__RECORDS SHOWN__
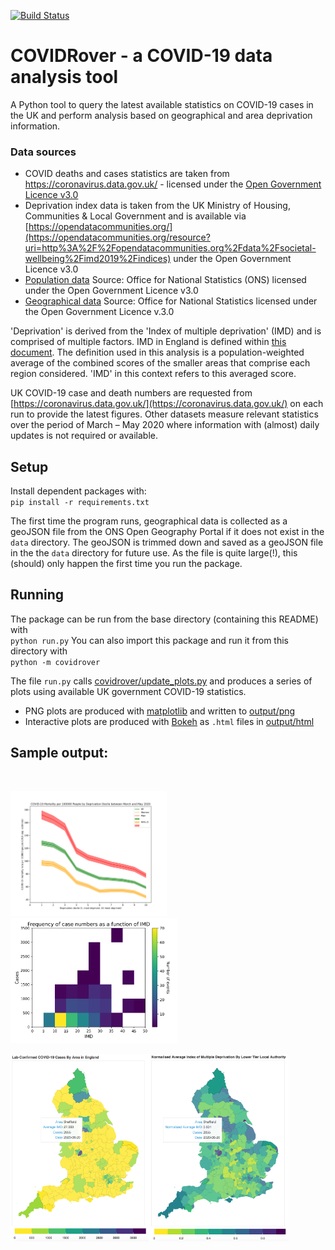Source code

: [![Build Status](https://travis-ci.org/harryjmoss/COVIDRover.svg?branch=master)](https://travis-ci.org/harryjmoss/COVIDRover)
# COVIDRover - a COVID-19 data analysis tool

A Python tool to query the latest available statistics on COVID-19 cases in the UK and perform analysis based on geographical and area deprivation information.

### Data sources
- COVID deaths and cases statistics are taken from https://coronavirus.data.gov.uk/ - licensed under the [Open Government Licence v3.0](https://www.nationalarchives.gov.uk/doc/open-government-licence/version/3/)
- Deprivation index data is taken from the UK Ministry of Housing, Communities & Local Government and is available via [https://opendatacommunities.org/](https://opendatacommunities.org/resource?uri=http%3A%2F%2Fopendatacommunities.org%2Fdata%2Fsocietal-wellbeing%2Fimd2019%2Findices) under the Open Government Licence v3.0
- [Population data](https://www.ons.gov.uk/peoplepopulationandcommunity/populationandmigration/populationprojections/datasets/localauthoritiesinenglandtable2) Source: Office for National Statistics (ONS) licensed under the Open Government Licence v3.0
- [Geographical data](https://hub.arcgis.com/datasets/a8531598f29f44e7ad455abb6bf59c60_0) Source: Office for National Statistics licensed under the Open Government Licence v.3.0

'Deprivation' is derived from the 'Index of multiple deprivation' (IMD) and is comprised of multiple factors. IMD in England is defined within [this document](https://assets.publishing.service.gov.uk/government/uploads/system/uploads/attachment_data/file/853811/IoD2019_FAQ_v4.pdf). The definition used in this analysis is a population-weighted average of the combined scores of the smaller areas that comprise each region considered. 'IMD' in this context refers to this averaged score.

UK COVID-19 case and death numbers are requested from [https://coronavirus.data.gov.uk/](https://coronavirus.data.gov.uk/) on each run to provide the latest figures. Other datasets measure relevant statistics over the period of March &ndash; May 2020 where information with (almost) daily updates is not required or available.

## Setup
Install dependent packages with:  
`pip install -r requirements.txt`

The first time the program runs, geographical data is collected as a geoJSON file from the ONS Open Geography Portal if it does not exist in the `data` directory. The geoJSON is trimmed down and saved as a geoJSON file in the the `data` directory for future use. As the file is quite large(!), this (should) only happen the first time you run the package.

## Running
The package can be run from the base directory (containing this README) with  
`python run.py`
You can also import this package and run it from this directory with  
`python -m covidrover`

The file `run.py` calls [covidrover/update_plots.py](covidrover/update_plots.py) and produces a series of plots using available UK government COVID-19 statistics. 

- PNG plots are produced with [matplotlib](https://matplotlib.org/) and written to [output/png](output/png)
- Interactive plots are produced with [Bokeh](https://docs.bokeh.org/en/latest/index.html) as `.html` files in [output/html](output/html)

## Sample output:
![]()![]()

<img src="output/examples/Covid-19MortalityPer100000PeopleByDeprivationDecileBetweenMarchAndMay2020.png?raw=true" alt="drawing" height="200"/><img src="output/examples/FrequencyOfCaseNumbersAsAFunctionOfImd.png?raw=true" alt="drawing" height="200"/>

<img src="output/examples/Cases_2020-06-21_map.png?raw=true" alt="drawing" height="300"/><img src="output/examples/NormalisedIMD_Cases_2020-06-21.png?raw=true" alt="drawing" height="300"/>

__WHAT THE TASK ASKS__
Please reproduce the listing exactly from its opening line through the line that contains "### Data sources", both included, with all pictures omitted.

__SOLUTION__
Source code

: [![Build Status](https://travis-ci.org/harryjmoss/COVIDRover.svg?branch=master)](https://travis-ci.org/harryjmoss/COVIDRover)
# COVIDRover - a COVID-19 data analysis tool

A Python tool to query the latest available statistics on COVID-19 cases in the UK and perform analysis based on geographical and area deprivation information.

### Data sources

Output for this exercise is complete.